【映画】サラール

 インド映画『サラール』を観る。主演は『バーフバリ』のプラバース、監督は『K.G.Fシリーズ』二部作のプラシャーント・ニール。そのふたりがタッグを組んだ結果、実に異様な迫力の映画が誕生した。
 アメリカ合衆国で活動する実業家クリシュナカントの娘アディヤは、父親から禁止されていたにもかかわらず母親の遺骨をガンジス川に散骨するためにインドへとやってくるのだが、入国と同時に何者かに付け狙われることになる。それを救うために名指しされたのが地方の炭鉱町で母とふたりで秘かに暮らすデーヴァ(プラバース)だった。母から一切の暴力を禁止されていたデーヴァだったが、アディヤが攫われそうになったとき、母が禁令を解き、圧倒的な力で誘拐犯たちを叩きのめしていく。はたして、アディヤを狙うのは何者で、何が目的なのか? そして、その犯人組織とデーヴァとの過去の因縁とは何なのか? クリシュナカントに依頼されてアディアに同行したビラールは、盗賊をなりわいとする3部族によって作られた都市カンサールでかつてあったデーヴァにまつわる過去を語り始める。
 犯罪によってなりたつ都市カンサール。その圧倒的な力からインド政府に自治権を認めさせ、さらにはインドの地図からも抹消させ、その存在を秘匿していた。
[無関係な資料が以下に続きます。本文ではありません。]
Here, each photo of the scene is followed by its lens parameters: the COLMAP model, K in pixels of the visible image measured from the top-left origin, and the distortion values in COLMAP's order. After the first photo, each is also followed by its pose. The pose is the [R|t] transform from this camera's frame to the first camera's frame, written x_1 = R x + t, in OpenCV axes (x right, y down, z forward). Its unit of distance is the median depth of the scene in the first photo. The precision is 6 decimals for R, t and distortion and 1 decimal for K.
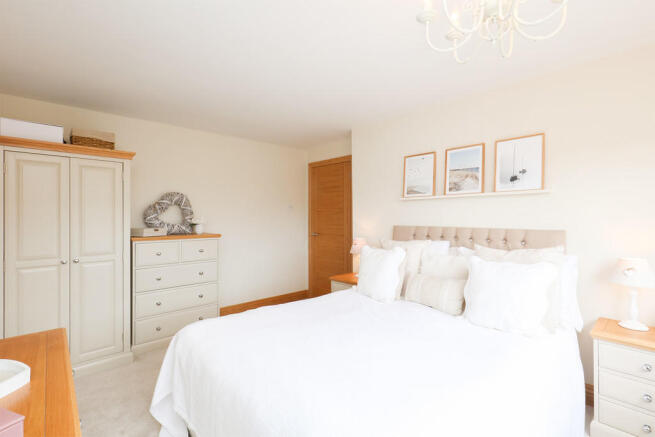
lens RADIAL K [[298.1, 0, 319.4], [0, 298.1, 219.1], [0, 0, 1]] dist [-0.002269, -0.000323]
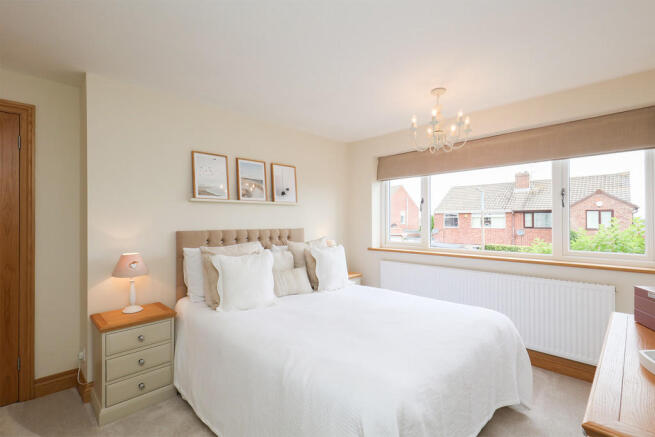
lens RADIAL K [[298.1, 0, 319.4], [0, 298.1, 219.1], [0, 0, 1]] dist [-0.002269, -0.000323]
pose [[-0.049507, 0.003282, 0.998768, -0.682937], [0.009651, 0.999949, -0.002807, -0.006627], [-0.998727, 0.009500, -0.049536, 0.789591]]
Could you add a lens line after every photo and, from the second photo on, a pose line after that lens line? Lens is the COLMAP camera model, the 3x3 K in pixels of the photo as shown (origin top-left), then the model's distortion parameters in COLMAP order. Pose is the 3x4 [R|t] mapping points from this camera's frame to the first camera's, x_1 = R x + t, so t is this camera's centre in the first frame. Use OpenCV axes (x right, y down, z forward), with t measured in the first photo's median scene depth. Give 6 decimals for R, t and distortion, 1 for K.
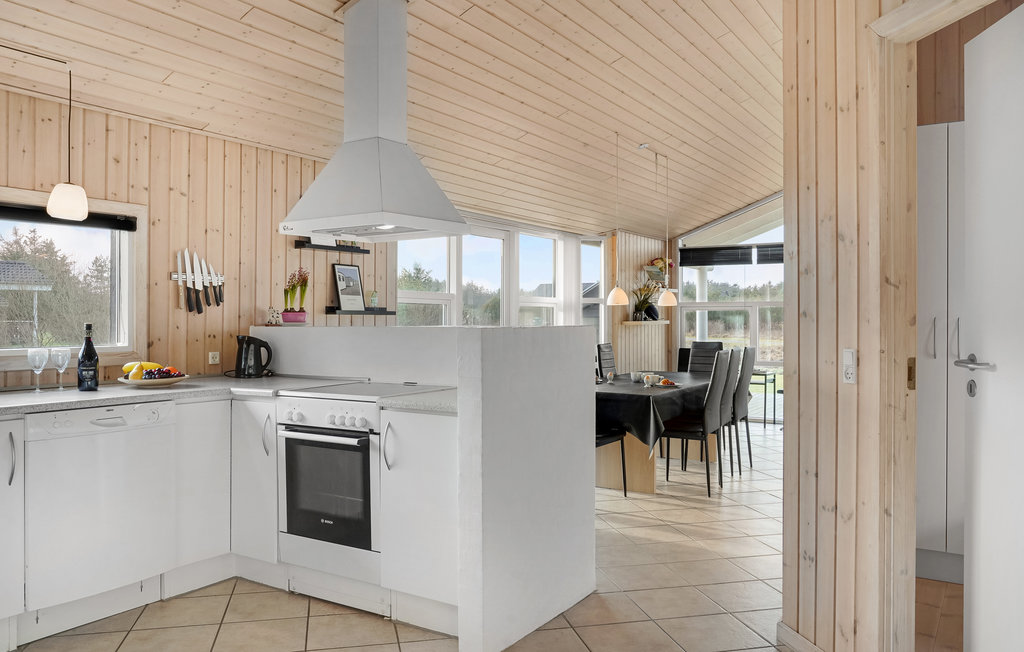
lens RADIAL K [[779.4, 0, 516.9], [0, 779.4, 331.3], [0, 0, 1]] dist [-0.037149, 0.007774]
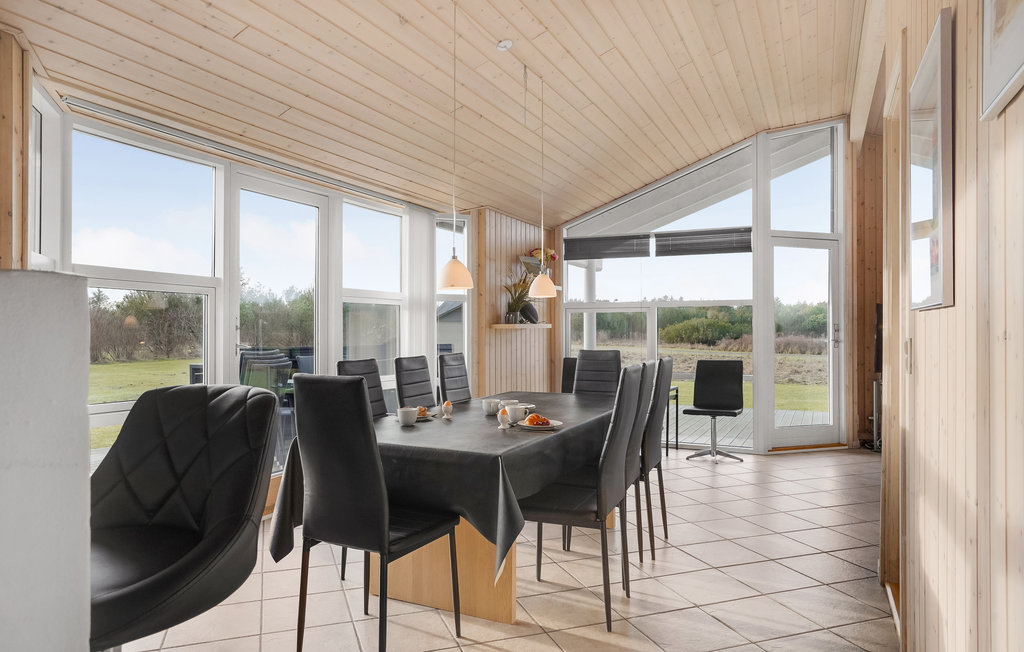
lens RADIAL K [[673.1, 0, 509.8], [0, 673.1, 327.3], [0, 0, 1]] dist [0.014355, 0.001781]
pose [[0.993031, 0.001433, 0.117849, 0.107782], [0.000913, 0.999803, -0.019844, 0.005486], [-0.117854, 0.019813, 0.992833, 0.474159]]
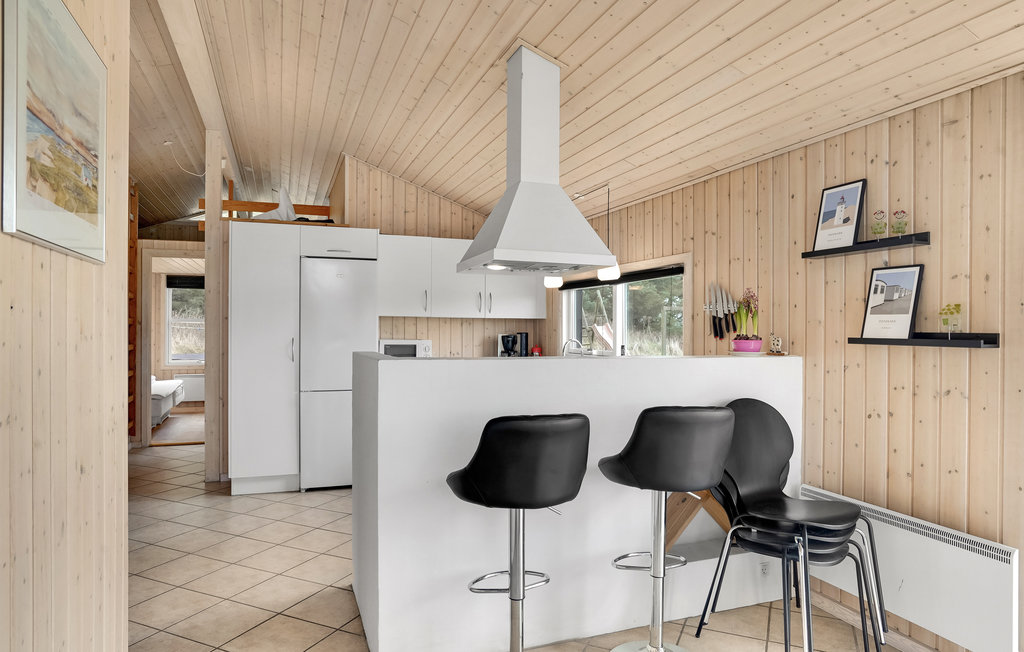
lens RADIAL K [[657.2, 0, 510.7], [0, 657.2, 324.1], [0, 0, 1]] dist [-0.006135, -0.000521]
pose [[-0.629650, -0.003072, -0.776873, 0.338868], [-0.013766, 0.999879, 0.007204, -0.032153], [0.776757, 0.015231, -0.629616, 0.929185]]
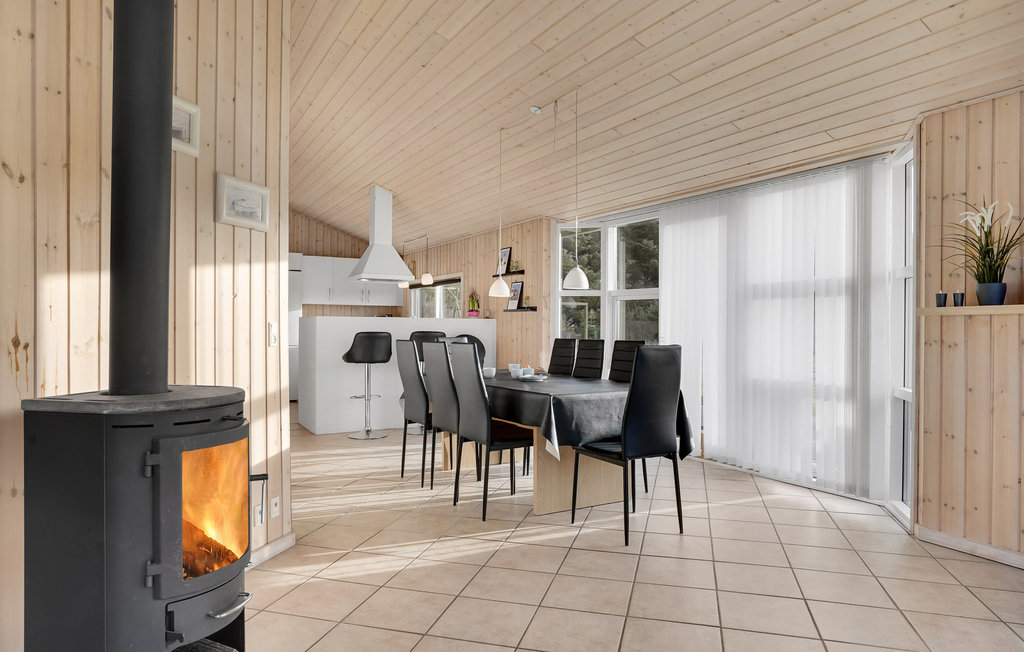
lens RADIAL K [[716.9, 0, 512.3], [0, 716.9, 330.4], [0, 0, 1]] dist [-0.000083, -0.001255]
pose [[-0.518756, 0.005446, -0.854905, 0.927526], [-0.015105, 0.999765, 0.015535, -0.005126], [0.854789, 0.020972, -0.518552, 1.510307]]
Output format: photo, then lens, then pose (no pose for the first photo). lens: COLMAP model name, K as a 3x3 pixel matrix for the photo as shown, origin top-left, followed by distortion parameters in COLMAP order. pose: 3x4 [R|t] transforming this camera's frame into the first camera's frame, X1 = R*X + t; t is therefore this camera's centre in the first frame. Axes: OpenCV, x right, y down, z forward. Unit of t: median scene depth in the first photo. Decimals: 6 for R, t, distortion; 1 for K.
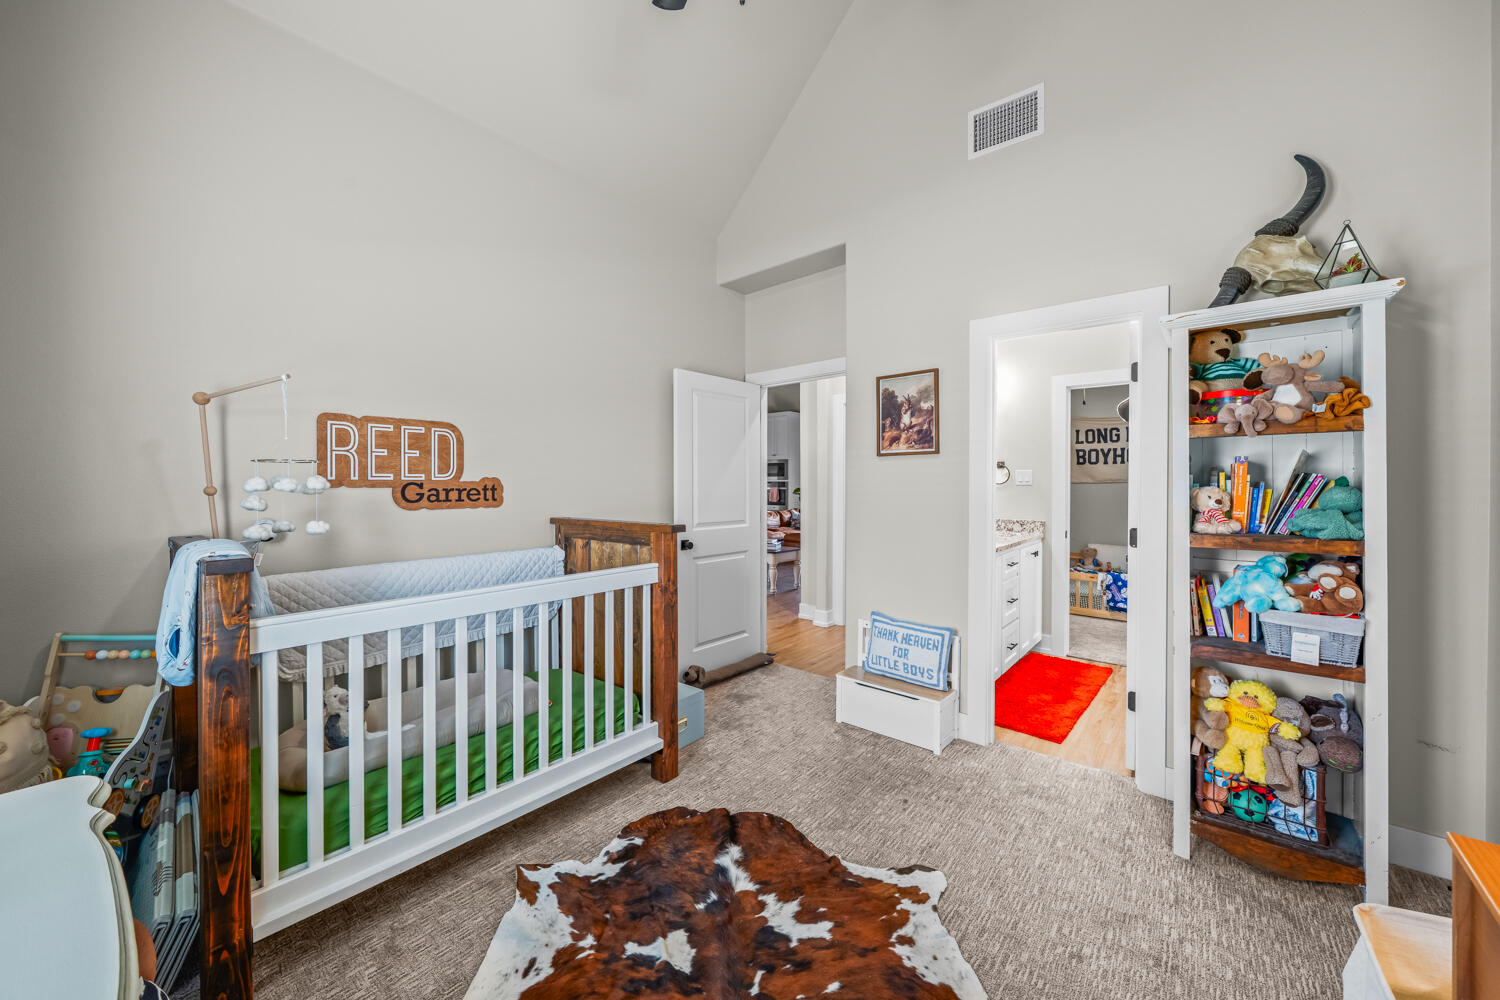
lens RADIAL K [[549.7, 0, 750.6], [0, 549.7, 489.1], [0, 0, 1]] dist [-0.000214, -0.000002]
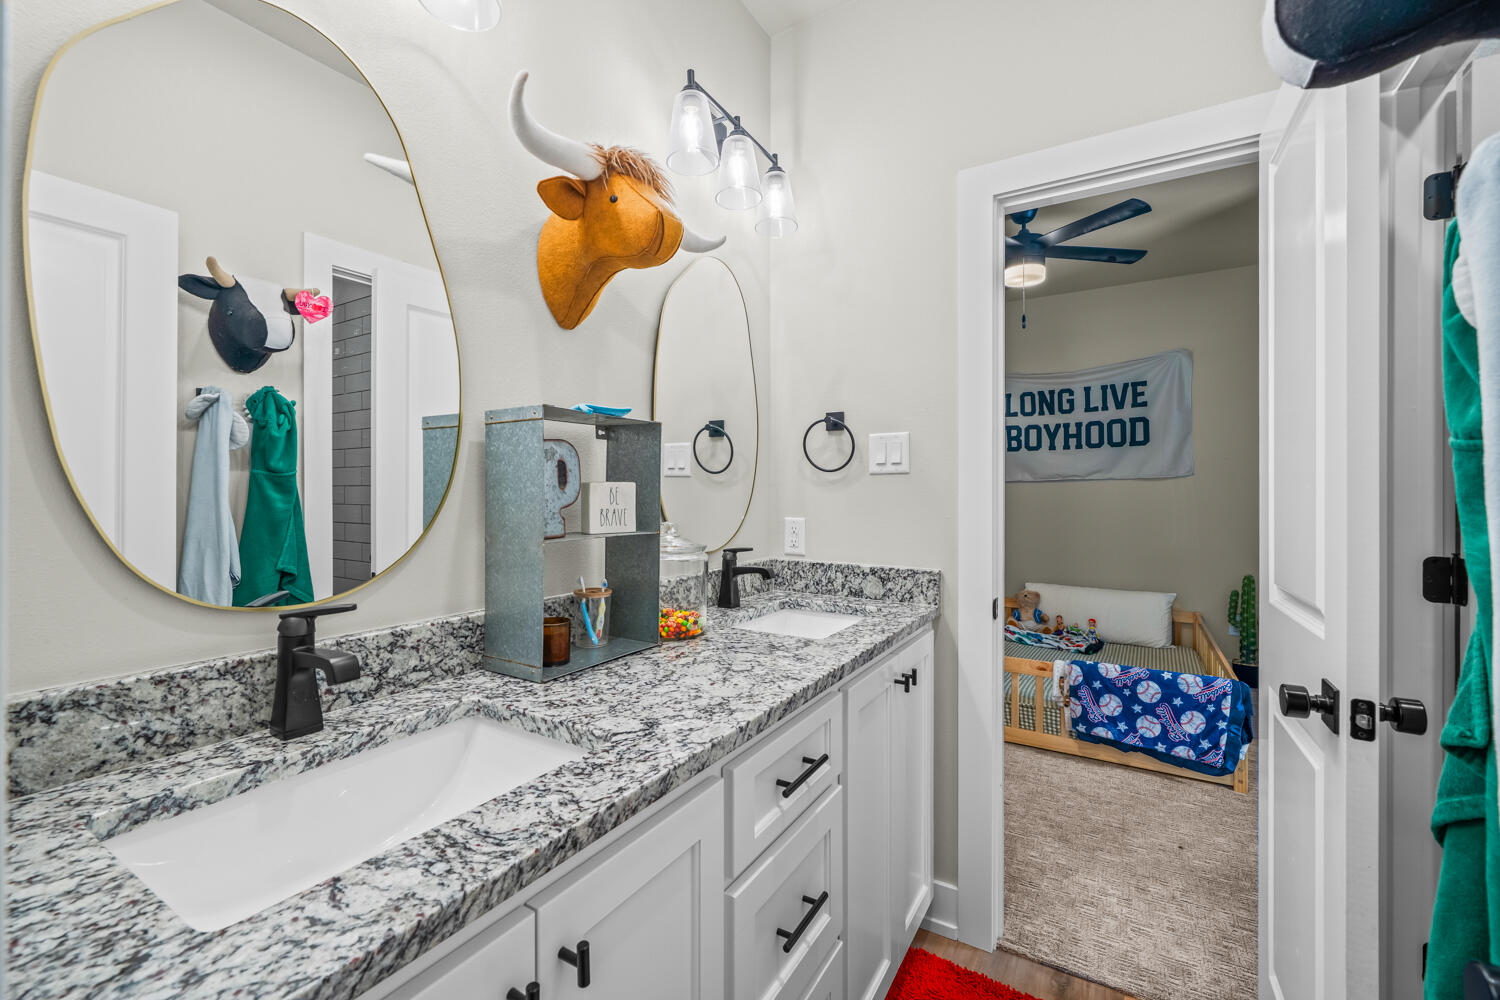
lens RADIAL K [[636.1, 0, 745.9], [0, 636.1, 493.3], [0, 0, 1]] dist [-0.001032, -0.000027]
pose [[0.987920, -0.001540, 0.154957, 0.211029], [0.002647, 0.999972, -0.006939, 0.005778], [-0.154942, 0.007265, 0.987897, 0.371279]]
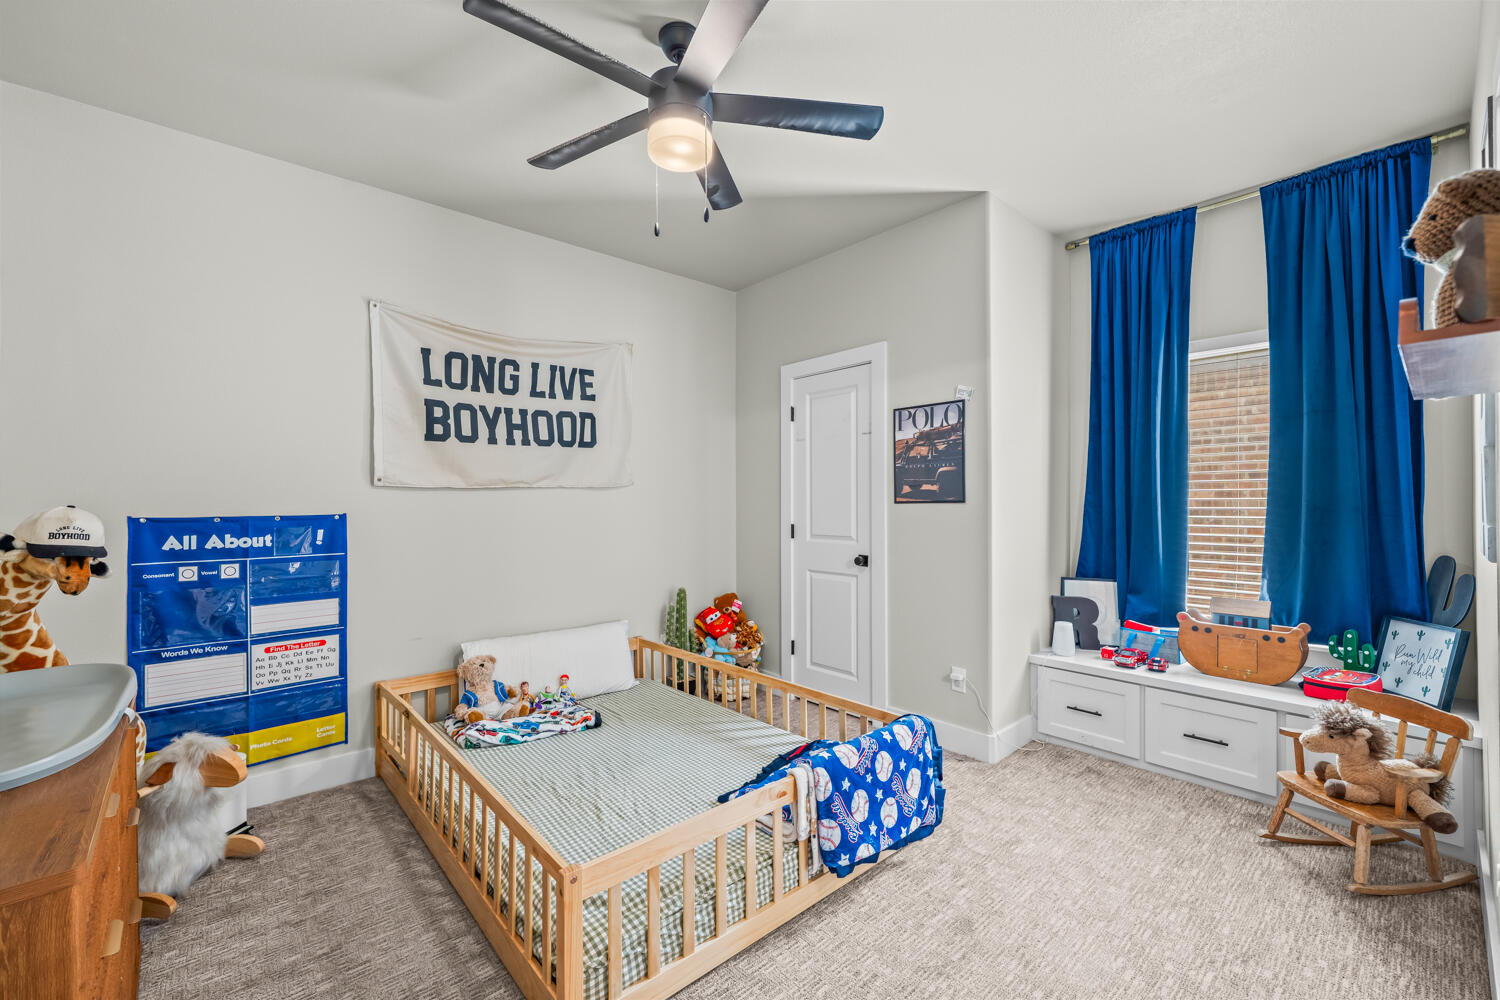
lens RADIAL K [[609.2, 0, 746.8], [0, 609.2, 500.4], [0, 0, 1]] dist [0.000886, 0.000020]
pose [[0.154458, -0.001382, 0.987998, 0.224045], [0.013620, 0.999907, -0.000730, 0.000178], [-0.987905, 0.013569, 0.154463, 0.746655]]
だが、カンサールの存在は噂として広まっており、その紋章を見ただけで軍部さえもが震え上がった。
 そのカンサールで、権力争いが発生する。元首の地位を求める大領主たちは、海外から傭兵部隊を呼び寄せ、いままさに火蓋をきらんとする争いに備えていた。だがしかし、元首ラージャ・マンナルの息子ヴァラダだけは軍隊を呼び寄せることなく、幼なじみのただひとりの男、デーヴァを招聘するのだった。
 かくして物語はその過去の血にまみれた権力闘争を描いていくのだが、デーヴァに関するとんでもない背景が明らかになったところでパート1が終了。おおっ、なんとこの175分もある『サラール』という映画は、さらに続く大長編映画の第一部に過ぎなかったのだ。
 主人公の強さは半端なさすぎで、『バーフバリ』『RRR』の主人公たちをも楽々と凌駕する。腕を一閃するだけで、襲いかかる男たちの4~5人はあっさりと吹き飛ばされる。このあたりの描写の力強さは、さすがはインド映画という感じだ。しかも、その闘いのシーンの血なまぐさいこと。このあたりのねちっこい描写は、なるほど『K.G.Fシリーズ』の監督である。
 暴力に満ちた異様な迫力の映像が続き、とにかく圧倒されるのだけれど、単に暴力沙汰を描くだけではなく、その演出にもいろいろ凝っていて惹きつけられる。いやあ、凄い。
 なぜアディヤが狙われるのか? なぜデーヴァと母はその存在を知られぬように隠れて暮らすようになったのか? なぜ無二の親友であったデーヴァとヴァラダが対立するようになったのか? いくつもの謎はまだ明かされぬまま、第二部に持ち越されている。公式ホームページでは「第2弾も制作中」とあるだけで、第二部の公開がいつになるのかはっきりしないのだけれど、あまり間が空くと内容を忘れてしまうので、早くしてほしいものだ。